By Heather Blumenthal
For people with cancer, COVID-19 poses a triple threat. First, their immune systems are suppressed, due both to the simple fact of having cancer, but also potentially as a result of cancer treatment, making them more vulnerable to severe illness should they be infected with the virus. Second, it’s hard to isolate – a key tool in preventing infection – when you’re undergoing cancer treatment, because of frequent, even daily, visits to the hospital. And third, even though there has been good news in recent days about vaccines against COVID-19, there’s no indication yet of whether these vaccines will be effective in people with cancer.
This trifecta of bad news got Rebecca Auer thinking about how cancer patients could be protected against COVID-19. And the first thing that came to mind was BCG, a vaccine against tuberculosis.
Research has shown that, while it prevents the disease it targets, BCG also prevents other respiratory viruses. It is also been shown to improve responses to other vaccines, such as the flu shot. The only problem is, the vaccine is made with live bacteria, and although the bacteria is in a weakened form, it is still too risky to give to immunosuppressed cancer patients. So she started looking around for similar substances that used a killed version of the bacteria.
Dr. Auer, a Senior Scientist and Surgical Oncologist at the Ottawa Hospital Research Institute, also looked for inspiration in a more obscure place – the beef industry, where cattle are shipped long distances in crowded quarters. These cattle are vaccinated with an innate immune system booster to prevent many different types of respiratory infections, a strategy that has worked well. Even before COVID-19, Dr. Auer was exploring whether this strategy could be used before cancer surgery to boost the immune system, which could improve recovery and prevent the cancer from coming back. It was a short step to applying the same strategy to preventing COVID-19 – or for that matter, any viral infection – in these same patients.
What happened next was pretty much unprecedented in its speed and came together because of the joint efforts of a large cast of characters.
The first step was to find a company that already had an innate immune-system booster. That information came courtesy of Dr. Laszlo Radvanyi, President and Chief Scientific Officer of the Ontario Institute for Cancer Research, who, Dr. Auer says, “knows lots of people and is good at making connections.” He pointed Dr. Auer toward a British company called Immodulon Therapeutics, which had developed and was already testing IMM-101, an innate immune system booster that used a heat-killed virus, as an adjunct to immunotherapy and chemotherapy in patients with pancreatic cancer, melanoma and other types of cancer.
The obvious next step was bringing in Chris O’Callaghan, who, as a Senior Investigator with the Canadian Cancer Trials Group at Queen’s University, knew what had to be done to put together a clinical trial in short order.

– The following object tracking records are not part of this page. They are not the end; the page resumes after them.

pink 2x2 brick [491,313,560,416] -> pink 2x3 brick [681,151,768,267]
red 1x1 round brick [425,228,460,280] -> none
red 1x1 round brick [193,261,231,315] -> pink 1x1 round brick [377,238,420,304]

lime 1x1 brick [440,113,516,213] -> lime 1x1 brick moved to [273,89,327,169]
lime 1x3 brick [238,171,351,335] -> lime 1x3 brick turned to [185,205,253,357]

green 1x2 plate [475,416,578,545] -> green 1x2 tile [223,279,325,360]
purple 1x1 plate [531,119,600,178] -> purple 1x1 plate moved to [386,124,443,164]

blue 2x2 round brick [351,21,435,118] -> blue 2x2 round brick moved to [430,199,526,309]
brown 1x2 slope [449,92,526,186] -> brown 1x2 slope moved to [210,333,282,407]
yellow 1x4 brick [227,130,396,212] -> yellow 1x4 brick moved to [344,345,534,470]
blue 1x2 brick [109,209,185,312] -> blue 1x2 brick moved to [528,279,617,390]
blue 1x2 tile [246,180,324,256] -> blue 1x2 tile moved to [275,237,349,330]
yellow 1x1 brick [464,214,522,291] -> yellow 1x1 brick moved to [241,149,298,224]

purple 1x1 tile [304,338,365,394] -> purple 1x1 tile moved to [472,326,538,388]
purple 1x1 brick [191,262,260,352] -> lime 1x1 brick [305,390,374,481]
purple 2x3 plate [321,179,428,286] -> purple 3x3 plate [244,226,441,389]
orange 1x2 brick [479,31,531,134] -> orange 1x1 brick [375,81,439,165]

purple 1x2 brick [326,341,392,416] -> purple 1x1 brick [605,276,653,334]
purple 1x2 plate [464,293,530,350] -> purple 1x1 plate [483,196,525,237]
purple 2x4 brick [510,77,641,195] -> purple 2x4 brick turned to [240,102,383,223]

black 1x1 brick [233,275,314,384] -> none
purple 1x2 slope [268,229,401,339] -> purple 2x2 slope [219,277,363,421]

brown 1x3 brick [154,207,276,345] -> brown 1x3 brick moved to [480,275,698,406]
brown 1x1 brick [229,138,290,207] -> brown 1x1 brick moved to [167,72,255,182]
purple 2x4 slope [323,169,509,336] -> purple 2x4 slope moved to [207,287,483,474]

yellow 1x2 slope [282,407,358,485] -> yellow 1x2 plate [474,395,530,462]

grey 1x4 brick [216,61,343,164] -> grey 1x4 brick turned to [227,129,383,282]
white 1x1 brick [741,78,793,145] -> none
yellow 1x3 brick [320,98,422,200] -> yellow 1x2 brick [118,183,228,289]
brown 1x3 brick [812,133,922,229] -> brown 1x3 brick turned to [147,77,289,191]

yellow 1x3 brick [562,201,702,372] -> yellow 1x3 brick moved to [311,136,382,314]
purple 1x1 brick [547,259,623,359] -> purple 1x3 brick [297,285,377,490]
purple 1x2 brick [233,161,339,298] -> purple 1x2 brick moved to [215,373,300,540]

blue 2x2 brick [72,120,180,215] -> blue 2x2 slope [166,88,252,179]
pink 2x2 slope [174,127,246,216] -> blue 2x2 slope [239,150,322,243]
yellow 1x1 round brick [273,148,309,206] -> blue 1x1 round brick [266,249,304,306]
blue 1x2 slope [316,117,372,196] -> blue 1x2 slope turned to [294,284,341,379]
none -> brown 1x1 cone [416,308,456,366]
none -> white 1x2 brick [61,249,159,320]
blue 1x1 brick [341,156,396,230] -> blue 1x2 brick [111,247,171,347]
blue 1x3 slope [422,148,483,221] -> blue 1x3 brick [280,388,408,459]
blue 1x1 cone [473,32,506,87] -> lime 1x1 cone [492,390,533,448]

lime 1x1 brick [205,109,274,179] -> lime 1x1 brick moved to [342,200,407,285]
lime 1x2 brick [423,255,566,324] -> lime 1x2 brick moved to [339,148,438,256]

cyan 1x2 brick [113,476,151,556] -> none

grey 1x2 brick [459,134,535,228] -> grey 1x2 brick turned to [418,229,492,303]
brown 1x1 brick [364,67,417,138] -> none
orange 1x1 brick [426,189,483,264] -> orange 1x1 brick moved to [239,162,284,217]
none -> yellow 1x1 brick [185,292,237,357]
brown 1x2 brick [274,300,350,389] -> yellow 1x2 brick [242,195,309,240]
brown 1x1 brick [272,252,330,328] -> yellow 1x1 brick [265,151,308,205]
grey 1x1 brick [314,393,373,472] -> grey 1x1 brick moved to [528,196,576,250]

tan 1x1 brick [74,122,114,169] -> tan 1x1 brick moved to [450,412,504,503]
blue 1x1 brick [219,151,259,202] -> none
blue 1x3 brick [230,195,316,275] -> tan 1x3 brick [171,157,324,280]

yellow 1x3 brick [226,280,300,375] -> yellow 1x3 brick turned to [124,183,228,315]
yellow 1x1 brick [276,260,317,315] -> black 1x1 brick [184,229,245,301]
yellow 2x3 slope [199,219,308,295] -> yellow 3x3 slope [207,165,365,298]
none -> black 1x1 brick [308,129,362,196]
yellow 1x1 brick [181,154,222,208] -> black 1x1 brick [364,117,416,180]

Dr. O’Callaghan was excited by the fact that IMM-101, first developed as a kind of immunotherapy, was already being tested in cancer patients. As a result, it’s already been demonstrated to be safe in this population; now, it’s a question of finding out whether it’s also effective at fighting COVID-19. Dr. O’Callaghan calls it being “opportunistic.”
From the end of March, when Dr. Auer first began considering the problem, things happened at lightning speed. In April and May, the group put together funding applications (including a successful application to BioCanRx) and developed the trial protocol. In June, the protocol was submitted to Health Canada and approved. By September, the trial was open, recruiting patients.
“This was definitely different from what everyone was used to,” says Dr. Auer.
Vaccine trials are different from regular drug trials, says Dr. O’Callaghan. With a drug trial, in simple terms, you give one group of patients the drug and another a placebo and you measure what happens. With vaccine trials, you give one group of people the vaccine and another a placebo – but then you wait. You wait until enough people get the virus so that you can assess whether the vaccine made a difference. So it’s hard to say how long this trial is going to take.
“We just have to watch it and wait.” He adds, however, that they are focusing on the hardest-hit cities across the country – Toronto, Ottawa, Montreal, Calgary and Vancouver. Both he and Dr. Auer believe they could have results within about a year. They also believe that they are doing this trial at exactly the right time, as cases are rising with the second wave of infection.
So, if COVID-19 poses a triple threat to cancer patients, IMM-101 could provide a triple benefit: it could immunize patients against COVID-19; it could improve patients’ response to an eventual COVID-19 vaccine; and it could have benefits against other respiratory viruses. And, if that’s not enough, IMM-101 may also have anti-cancer properties. Now that’s something to celebrate, even in these distinctly uncelebratory times.
Heather Blumenthal has been writing about health and health research for more than 20 years and never loses her fascination with the advances Canadian researchers are making.